France may join the growing number of jurisdictions for class action style private antitrust damage claims in the EU.
A judge from the French Cour de cassation, the highest civil jurisdiction, speaking at a conference yesterday, stated that class action style "assigned damages claims" under French law could be accepted by French courts without a change in legislation. Under this model, a company may buy damage claims from cartel victims and bring them as a bundled claim to court.
This is the same mechanism that has recently been used in German courts by CDC. Should this position materialise in French jurisprudence, it would mean that class action style damage claims could prosper in France.
The European Commission started a public consultation on a draft document which seeks to establish best practices on cooperation between national competition authorities (NCAs) in the EU when reviewing mergers. Although cooperation between NCAs exists already, especially through the European Competition Network (ECN), the best practices seek to formalize the cooperation between NCAs and thus providing more security and predictability for the parties and their legal advisers.

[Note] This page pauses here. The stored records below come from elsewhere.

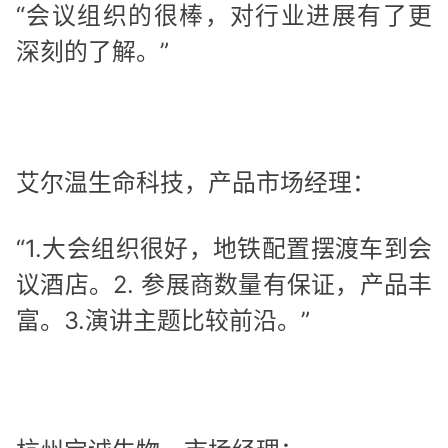
“会议组织的很棒，对行业进展有了更
深刻的了解。”
艾尔温生命科技，产品市场经理：
“1.大会组织很好，地铁配置摆渡车到会
议酒店。2. 参展商数量有保证，产品丰
富。3.演讲主题比较前沿。”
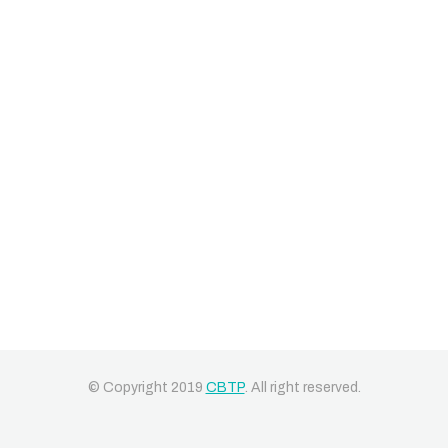
© Copyright 2019
CBTP
. All right reserved.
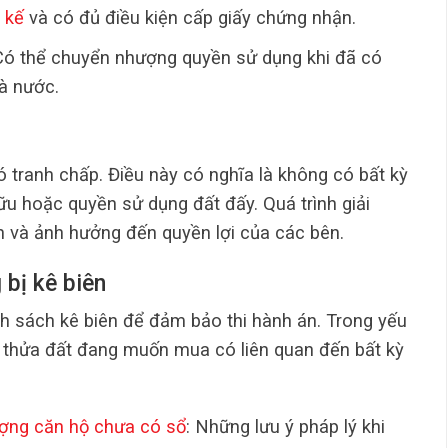
 kế
và có đủ điều kiện cấp giấy chứng nhận.
Có thể chuyển nhượng quyền sử dụng khi đã có
hà nước.
ó tranh chấp. Điều này có nghĩa là không có bất kỳ
u hoặc quyền sử dụng đất đấy. Quá trình giải
an và ảnh hưởng đến quyền lợi của các bên.
 bị kê biên
 sách kê biên để đảm bảo thi hành án. Trong yếu
 thửa đất đang muốn mua có liên quan đến bất kỳ
ượng căn hộ chưa có sổ
: Những lưu ý pháp lý khi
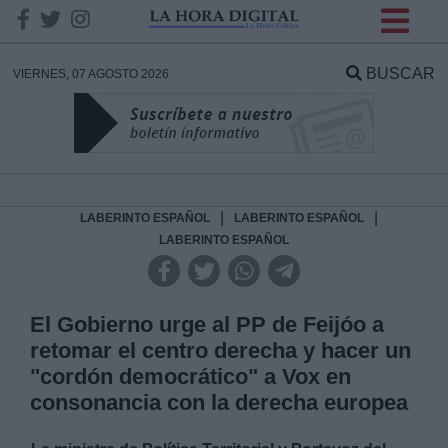
INFORMACION SOBRE LA
PROTECCIÓN DE TUS
BUSCAR
VIERNES, 07 AGOSTO 2026
DATOS
Responsable:
Finalidad:
|
|
LABERINTO ESPAÑOL
LABERINTO ESPAÑOL
LABERINTO ESPAÑOL
Datos tratados:
El Gobierno urge al PP de Feijóo a
retomar el centro derecha y hacer un
Legitimación:
"cordón democrático" a Vox en
consonancia con la derecha europea
Destinatarios:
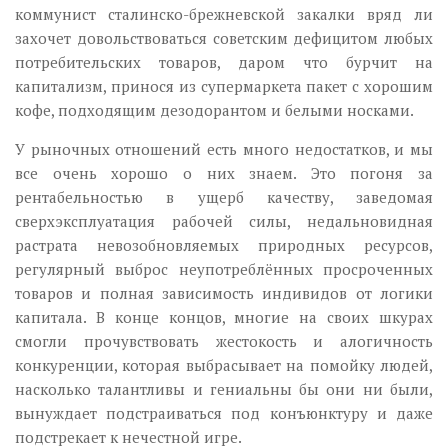
коммунист сталинско-брежневской закалки вряд ли
захочет довольствоваться советским дефицитом любых
потребительских товаров, даром что бурчит на
капитализм, принося из супермаркета пакет с хорошим
кофе, подходящим дезодорантом и белыми носками.
У рыночных отношений есть много недостатков, и мы
все очень хорошо о них знаем. Это погоня за
рентабельностью в ущерб качеству, заведомая
сверхэксплуатация рабочей силы, недальновидная
растрата невозобновляемых природных ресурсов,
регулярный выброс неупотреблённых просроченных
товаров и полная зависимость индивидов от логики
капитала. В конце концов, многие на своих шкурах
смогли прочувствовать жестокость и алогичность
конкуренции, которая выбрасывает на помойку людей,
насколько талантливы и гениальны бы они ни были,
вынуждает подстраиваться под конъюнктуру и даже
подстрекает к нечестной игре.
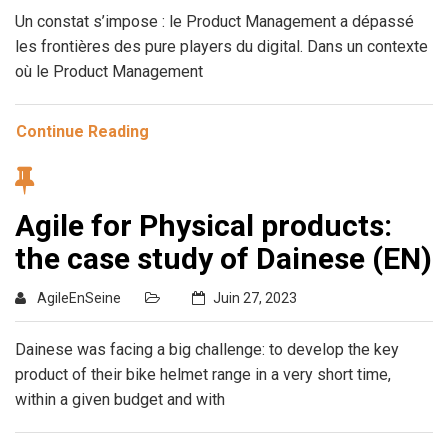
Un constat s’impose : le Product Management a dépassé
les frontières des pure players du digital. Dans un contexte
où le Product Management
Continue Reading
Agile for Physical products:
the case study of Dainese (EN)
AgileEnSeine
Juin 27, 2023
Dainese was facing a big challenge: to develop the key
product of their bike helmet range in a very short time,
within a given budget and with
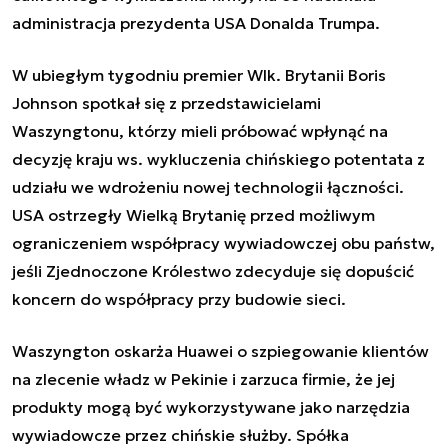
administracja prezydenta USA Donalda Trumpa.
W ubiegłym tygodniu premier Wlk. Brytanii Boris
Johnson spotkał się z przedstawicielami
Waszyngtonu, którzy mieli próbować wpłynąć na
decyzję kraju ws. wykluczenia chińskiego potentata z
udziału we wdrożeniu nowej technologii łączności.
USA ostrzegły Wielką Brytanię przed możliwym
ograniczeniem współpracy wywiadowczej obu państw,
jeśli Zjednoczone Królestwo zdecyduje się dopuścić
koncern do współpracy przy budowie sieci.
Waszyngton oskarża Huawei o szpiegowanie klientów
na zlecenie władz w Pekinie i zarzuca firmie, że jej
produkty mogą być wykorzystywane jako narzędzia
wywiadowcze przez chińskie służby. Spółka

The best practices should enhance cooperation between NCAs in cases where the same merger is assessed by several NCAs because it does not meet the thresholds for review under the EU Merger Regulation. The Commission considers cooperation between NCAs as beneficial not only for the authorities but also for the merging parties: it will speed up the investigation process, reduce burdens on the merging parties and may help NCAs in designing remedies. Particularly in cases where serious concerns about the post merger situation exist, close cooperation between competition authorities will secure a non-conflicting and coherent outcome.
The object of the Commission’s draft is twofold:
First, NCAs should keep each other informed of important developments related to their investigation into the merger. Also, NCAs should liaise in cases where closer cooperation is necessary and keep each other informed about their progress. Most importantly, the Commission proposes that NCAs should in future discuss market definition, theories of harm, empirical evidence and the possible impact of a proposed merger.
Second, the draft also assigns a role to the merging parties. Merging parties should, as far as possible, provide NCAs with information as to where the merger will be filed, the dates of the proposed filing, geographic areas, sectors involved etc. Also, merging parties should assist in ensuring that remedies do not lead to inconsistencies and that such remedies are effective. Of importance is further the proposal that the merging parties, but also third parties, shall – as far as possible – grant waivers of confidentiality so that NCAs actually are permitted to discuss particular issues of a proposed transaction.